WHAT TO PRODUCE:
Write out exactly the lines of the entries below from the one holding "[50,493,57,501] s -> [689,499,700,508] a" to the one holding "(201, 415) none", inclusive, and leave out all other lines.

SUPPLIED RECORDS:
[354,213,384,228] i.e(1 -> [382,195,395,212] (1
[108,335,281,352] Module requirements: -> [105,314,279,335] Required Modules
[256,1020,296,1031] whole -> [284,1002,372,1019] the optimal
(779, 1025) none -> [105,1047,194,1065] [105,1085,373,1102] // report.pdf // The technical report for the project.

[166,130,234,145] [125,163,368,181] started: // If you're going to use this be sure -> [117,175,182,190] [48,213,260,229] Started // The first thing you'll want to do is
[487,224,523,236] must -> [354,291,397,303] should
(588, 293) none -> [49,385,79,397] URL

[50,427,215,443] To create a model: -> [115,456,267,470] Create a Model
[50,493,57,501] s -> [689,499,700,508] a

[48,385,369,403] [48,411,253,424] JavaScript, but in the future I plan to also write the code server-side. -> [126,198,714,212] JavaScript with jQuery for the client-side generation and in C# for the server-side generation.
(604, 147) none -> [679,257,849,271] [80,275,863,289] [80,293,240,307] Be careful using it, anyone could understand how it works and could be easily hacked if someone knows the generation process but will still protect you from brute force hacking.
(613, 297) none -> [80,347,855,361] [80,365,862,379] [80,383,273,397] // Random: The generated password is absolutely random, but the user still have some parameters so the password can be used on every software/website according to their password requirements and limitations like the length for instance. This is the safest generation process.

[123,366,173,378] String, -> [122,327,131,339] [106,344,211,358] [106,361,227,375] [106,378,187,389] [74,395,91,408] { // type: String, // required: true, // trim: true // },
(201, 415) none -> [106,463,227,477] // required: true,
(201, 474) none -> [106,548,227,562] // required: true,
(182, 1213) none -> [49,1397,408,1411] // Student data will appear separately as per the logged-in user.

SOLUTION TO THE PROBLEM:
[50,493,57,501] s -> [689,499,700,508] a

[48,385,369,403] [48,411,253,424] JavaScript, but in the future I plan to also write the code server-side. -> [126,198,714,212] JavaScript with jQuery for the client-side generation and in C# for the server-side generation.
(604, 147) none -> [679,257,849,271] [80,275,863,289] [80,293,240,307] Be careful using it, anyone could understand how it works and could be easily hacked if someone knows the generation process but will still protect you from brute force hacking.
(613, 297) none -> [80,347,855,361] [80,365,862,379] [80,383,273,397] // Random: The generated password is absolutely random, but the user still have some parameters so the password can be used on every software/website according to their password requirements and limitations like the length for instance. This is the safest generation process.

[123,366,173,378] String, -> [122,327,131,339] [106,344,211,358] [106,361,227,375] [106,378,187,389] [74,395,91,408] { // type: String, // required: true, // trim: true // },
(201, 415) none -> [106,463,227,477] // required: true,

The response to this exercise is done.